Milan finally has a plan B, and it has an address in London. After failing to lure Andoni Iraola away from Bournemouth, the Italian giant will sit down next week with Oliver Glasner, the Crystal Palace manager, as Gazzetta dello Sport reports. Glasner has just won the Conference League, the one real trophy of the season for Palace - and now Milan is looking at him as the "saviour" after a disappointing year.

The seven-time European champion is coming off a season that started brilliantly and then vanished. Milan had an unbeaten run in the first half, and January wiped it all out. Leão and Pulišić could not find a shared language, Santiago Giménez was without a goal and with injuries, and then the club brought in Niclas Füllkrug from West Ham too - a move that instantly looked like an expensive refit with no concept.

The result: no Champions League next season, no Allegri on the bench. After missing out on Europe, the management let go of Massimiliano Allegri, sporting director Igli Tare, chief executive Giorgio Furlani and technical director Geoffrey Moncada. A clear-out without precedent at the end of a single season, even by Milan's standards.

Glasner brings something that has been missing in the last few years - courage. High-pressing football, fast transitions, a clear attacking structure. After Allegri's passive model, this would be the direct opposite. The question is whether Milan gives him the mandate without half-solutions, or puts him under the microscope from the first five matches.

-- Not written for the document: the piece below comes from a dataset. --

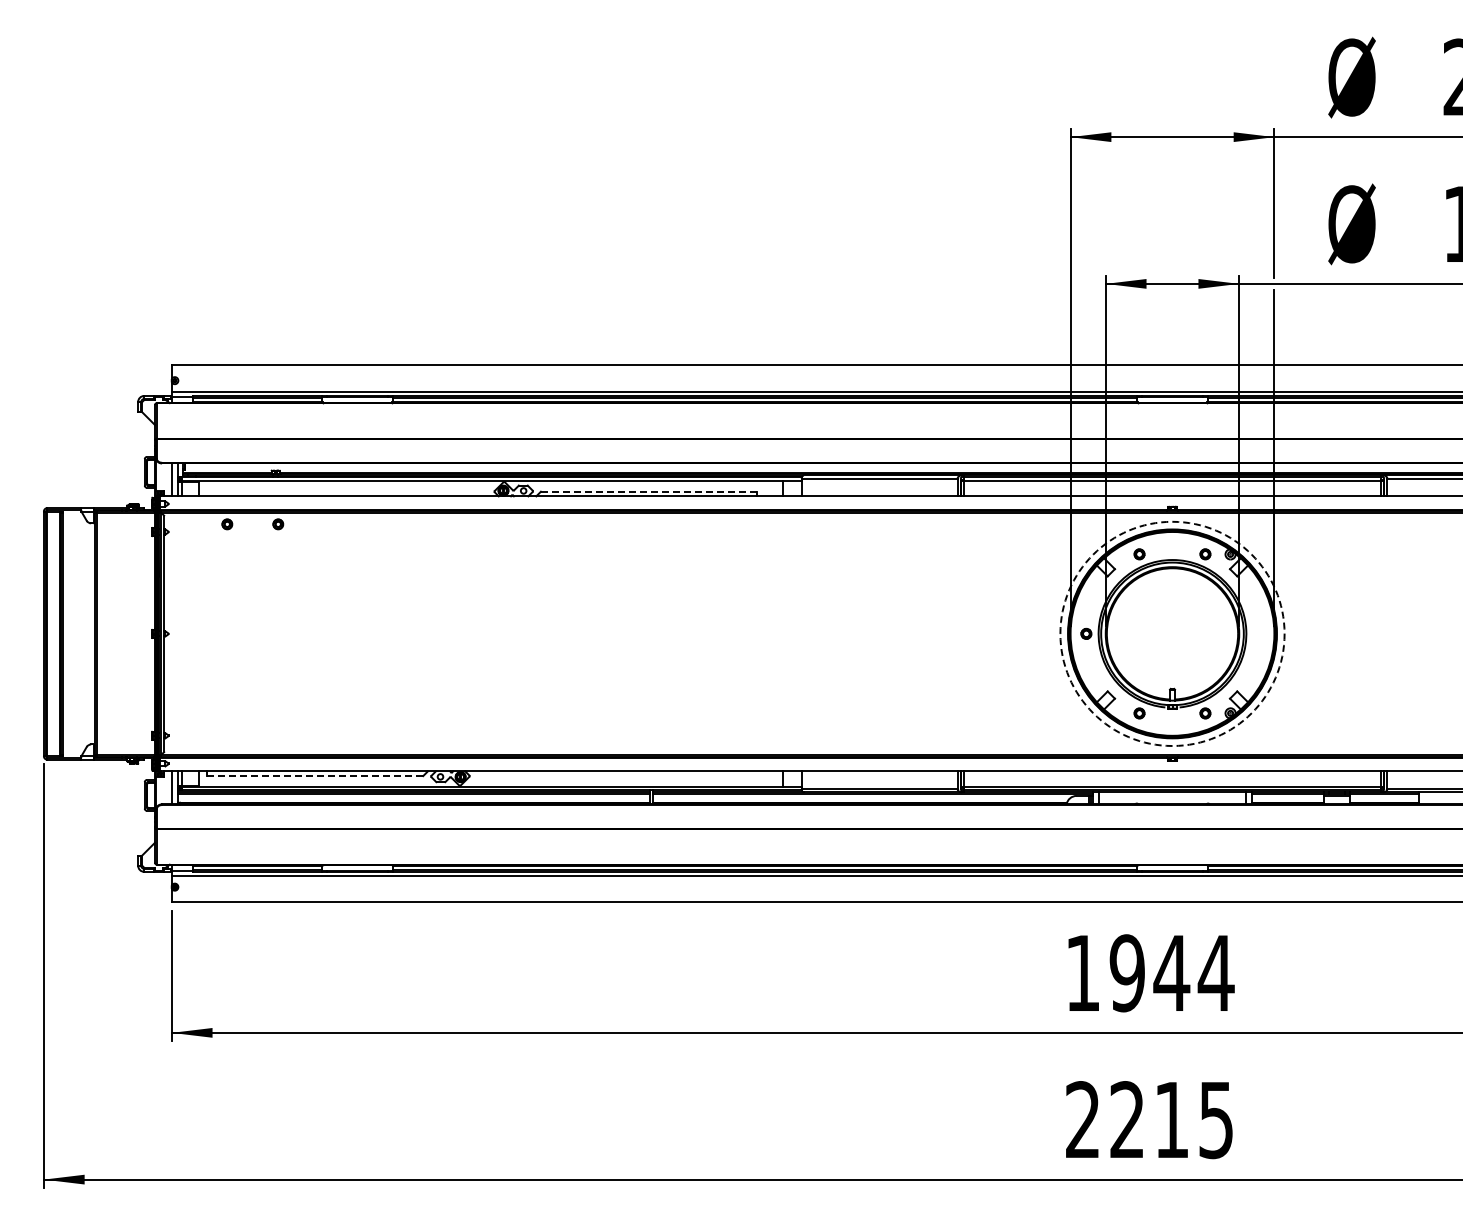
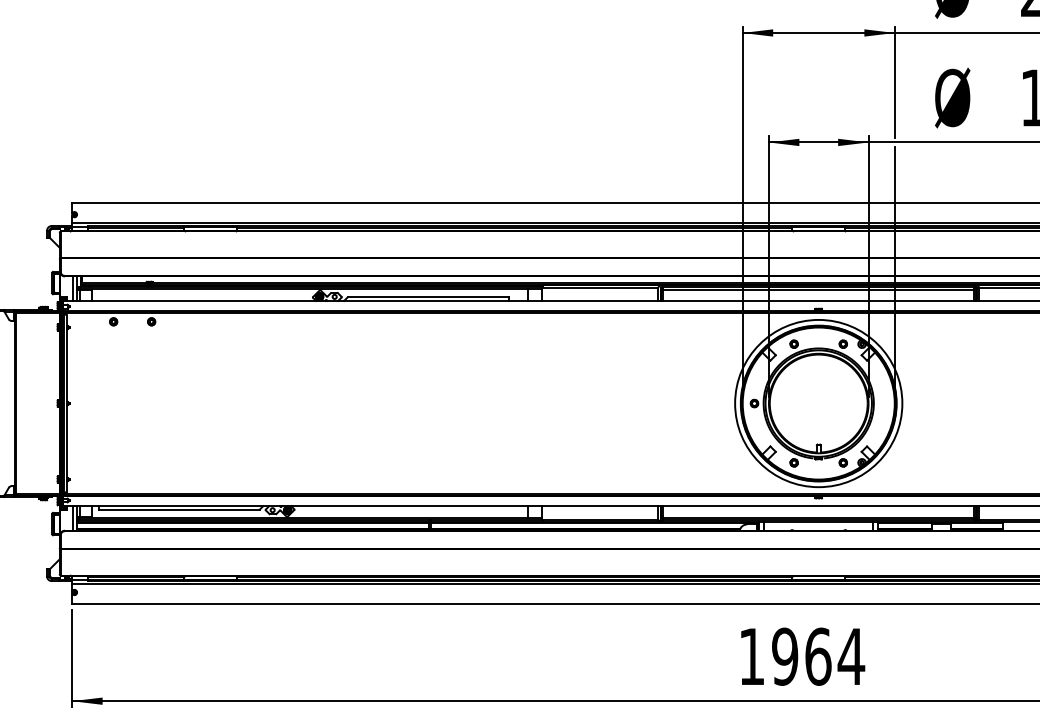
line: (648, 491) -> (427, 297), dashed -> solid
circle: (1172, 633) -> (818, 403), dashed -> solid
line: (315, 776) -> (179, 509), dashed -> solid
text: (1171, 973) -> (818, 656), 1944 -> 1964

Another crucial figure may emerge behind the scenes - Ralf Rangnick, who is already in talks with the club about a non-managerial role. The German is the man who put Glasner on the big stage; if both of them step into Milan, the entire sporting project tilts towards the central-European model. For Balkan fans following Italian football, this is the biggest structural change at San Siro in the last decade. And the riskiest.